Exercise instructions: Every line in the records below between the one holding "an IHC micrograph" and the one holding "micrograph of hippocampus", inclusive, is to be set down exactly; all other lines are to be left out.

Data for this exercise:

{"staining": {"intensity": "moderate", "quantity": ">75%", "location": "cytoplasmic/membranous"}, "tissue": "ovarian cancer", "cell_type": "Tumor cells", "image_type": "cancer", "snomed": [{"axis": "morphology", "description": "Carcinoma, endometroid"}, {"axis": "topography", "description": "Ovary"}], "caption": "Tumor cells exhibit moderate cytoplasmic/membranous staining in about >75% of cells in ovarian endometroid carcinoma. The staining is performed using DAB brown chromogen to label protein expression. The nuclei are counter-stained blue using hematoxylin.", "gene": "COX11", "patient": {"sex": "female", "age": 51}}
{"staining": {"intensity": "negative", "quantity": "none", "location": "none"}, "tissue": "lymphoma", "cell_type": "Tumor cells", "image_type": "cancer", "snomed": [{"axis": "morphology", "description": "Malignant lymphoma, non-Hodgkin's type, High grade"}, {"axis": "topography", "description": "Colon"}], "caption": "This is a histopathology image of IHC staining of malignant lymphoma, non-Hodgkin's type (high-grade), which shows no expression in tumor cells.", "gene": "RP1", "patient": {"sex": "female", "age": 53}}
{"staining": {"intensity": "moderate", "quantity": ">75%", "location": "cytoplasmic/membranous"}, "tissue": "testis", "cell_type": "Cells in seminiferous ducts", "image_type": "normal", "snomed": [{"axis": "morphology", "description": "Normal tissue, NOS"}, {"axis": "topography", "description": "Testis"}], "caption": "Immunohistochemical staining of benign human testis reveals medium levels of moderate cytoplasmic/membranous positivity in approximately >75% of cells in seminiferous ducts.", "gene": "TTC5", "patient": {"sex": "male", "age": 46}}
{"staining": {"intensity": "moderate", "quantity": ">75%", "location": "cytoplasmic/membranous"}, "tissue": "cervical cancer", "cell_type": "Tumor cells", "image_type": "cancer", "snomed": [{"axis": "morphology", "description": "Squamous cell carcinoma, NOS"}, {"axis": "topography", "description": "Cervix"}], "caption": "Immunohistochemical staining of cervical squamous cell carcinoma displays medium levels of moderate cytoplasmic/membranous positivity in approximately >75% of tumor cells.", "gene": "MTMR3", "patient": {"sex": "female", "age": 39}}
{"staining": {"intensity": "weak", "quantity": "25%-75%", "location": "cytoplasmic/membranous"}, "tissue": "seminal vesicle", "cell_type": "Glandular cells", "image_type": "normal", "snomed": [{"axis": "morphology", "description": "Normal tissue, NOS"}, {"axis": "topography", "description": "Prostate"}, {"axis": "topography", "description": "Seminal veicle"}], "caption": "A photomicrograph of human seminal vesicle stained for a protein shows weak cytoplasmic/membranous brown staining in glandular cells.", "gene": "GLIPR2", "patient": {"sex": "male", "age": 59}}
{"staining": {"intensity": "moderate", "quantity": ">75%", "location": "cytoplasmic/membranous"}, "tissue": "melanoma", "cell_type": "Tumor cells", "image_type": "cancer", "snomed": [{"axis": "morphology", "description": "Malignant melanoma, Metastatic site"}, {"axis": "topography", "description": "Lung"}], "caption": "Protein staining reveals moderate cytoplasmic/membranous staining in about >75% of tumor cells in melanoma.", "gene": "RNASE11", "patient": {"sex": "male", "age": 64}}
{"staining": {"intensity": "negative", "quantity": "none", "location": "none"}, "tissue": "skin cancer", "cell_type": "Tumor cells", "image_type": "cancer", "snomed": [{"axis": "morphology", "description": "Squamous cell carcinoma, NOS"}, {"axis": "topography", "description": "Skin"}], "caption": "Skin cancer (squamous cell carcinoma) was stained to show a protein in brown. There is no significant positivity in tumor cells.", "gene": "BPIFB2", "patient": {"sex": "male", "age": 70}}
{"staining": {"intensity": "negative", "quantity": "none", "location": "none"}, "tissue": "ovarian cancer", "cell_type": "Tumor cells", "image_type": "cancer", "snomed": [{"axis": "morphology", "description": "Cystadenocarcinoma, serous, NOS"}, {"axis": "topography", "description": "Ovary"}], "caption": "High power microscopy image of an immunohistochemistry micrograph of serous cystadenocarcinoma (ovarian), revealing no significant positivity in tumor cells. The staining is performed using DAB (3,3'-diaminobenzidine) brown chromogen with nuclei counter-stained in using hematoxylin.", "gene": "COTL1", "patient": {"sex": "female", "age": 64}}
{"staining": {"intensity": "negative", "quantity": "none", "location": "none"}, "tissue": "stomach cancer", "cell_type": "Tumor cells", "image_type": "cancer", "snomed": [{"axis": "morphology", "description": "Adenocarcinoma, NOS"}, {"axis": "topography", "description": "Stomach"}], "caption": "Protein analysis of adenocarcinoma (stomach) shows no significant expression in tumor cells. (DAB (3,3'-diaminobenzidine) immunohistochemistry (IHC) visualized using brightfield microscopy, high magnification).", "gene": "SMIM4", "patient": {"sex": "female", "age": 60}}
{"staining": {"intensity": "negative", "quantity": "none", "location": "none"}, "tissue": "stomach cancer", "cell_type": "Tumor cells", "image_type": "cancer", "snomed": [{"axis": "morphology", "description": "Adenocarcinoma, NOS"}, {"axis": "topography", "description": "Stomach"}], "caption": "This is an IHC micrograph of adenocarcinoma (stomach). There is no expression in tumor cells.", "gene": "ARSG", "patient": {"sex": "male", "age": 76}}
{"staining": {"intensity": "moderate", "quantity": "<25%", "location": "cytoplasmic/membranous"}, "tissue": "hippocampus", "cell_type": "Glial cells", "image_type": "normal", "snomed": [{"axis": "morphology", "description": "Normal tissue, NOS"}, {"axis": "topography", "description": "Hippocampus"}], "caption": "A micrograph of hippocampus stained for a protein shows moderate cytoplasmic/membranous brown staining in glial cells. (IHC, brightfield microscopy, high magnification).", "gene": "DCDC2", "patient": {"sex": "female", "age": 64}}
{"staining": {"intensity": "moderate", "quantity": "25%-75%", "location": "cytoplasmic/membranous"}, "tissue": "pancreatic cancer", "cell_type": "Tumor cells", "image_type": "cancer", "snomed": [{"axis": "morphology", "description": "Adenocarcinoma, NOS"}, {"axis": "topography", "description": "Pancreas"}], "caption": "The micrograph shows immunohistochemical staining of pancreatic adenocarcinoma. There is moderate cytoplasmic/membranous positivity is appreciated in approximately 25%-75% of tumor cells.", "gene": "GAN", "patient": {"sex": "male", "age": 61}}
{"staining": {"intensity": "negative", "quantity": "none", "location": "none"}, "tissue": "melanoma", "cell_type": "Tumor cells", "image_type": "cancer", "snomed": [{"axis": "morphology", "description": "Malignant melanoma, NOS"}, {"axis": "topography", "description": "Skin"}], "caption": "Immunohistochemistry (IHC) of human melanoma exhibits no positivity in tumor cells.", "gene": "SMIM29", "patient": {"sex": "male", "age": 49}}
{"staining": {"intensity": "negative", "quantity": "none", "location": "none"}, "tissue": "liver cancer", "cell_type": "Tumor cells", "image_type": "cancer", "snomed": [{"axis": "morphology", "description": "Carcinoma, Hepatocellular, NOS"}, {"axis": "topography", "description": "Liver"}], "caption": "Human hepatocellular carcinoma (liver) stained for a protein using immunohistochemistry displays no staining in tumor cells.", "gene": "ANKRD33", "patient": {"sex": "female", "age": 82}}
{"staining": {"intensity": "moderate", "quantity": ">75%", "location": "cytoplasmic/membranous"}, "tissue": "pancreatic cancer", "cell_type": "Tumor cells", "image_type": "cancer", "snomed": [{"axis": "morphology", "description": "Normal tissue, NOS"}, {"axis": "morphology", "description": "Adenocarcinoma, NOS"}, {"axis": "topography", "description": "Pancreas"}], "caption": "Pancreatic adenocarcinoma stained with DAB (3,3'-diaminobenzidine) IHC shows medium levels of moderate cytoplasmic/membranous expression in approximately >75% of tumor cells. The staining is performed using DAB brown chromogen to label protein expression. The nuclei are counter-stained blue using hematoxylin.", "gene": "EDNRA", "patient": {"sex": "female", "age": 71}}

Response for this exercise:
{"staining": {"intensity": "negative", "quantity": "none", "location": "none"}, "tissue": "stomach cancer", "cell_type": "Tumor cells", "image_type": "cancer", "snomed": [{"axis": "morphology", "description": "Adenocarcinoma, NOS"}, {"axis": "topography", "description": "Stomach"}], "caption": "This is an IHC micrograph of adenocarcinoma (stomach). There is no expression in tumor cells.", "gene": "ARSG", "patient": {"sex": "male", "age": 76}}
{"staining": {"intensity": "moderate", "quantity": "<25%", "location": "cytoplasmic/membranous"}, "tissue": "hippocampus", "cell_type": "Glial cells", "image_type": "normal", "snomed": [{"axis": "morphology", "description": "Normal tissue, NOS"}, {"axis": "topography", "description": "Hippocampus"}], "caption": "A micrograph of hippocampus stained for a protein shows moderate cytoplasmic/membranous brown staining in glial cells. (IHC, brightfield microscopy, high magnification).", "gene": "DCDC2", "patient": {"sex": "female", "age": 64}}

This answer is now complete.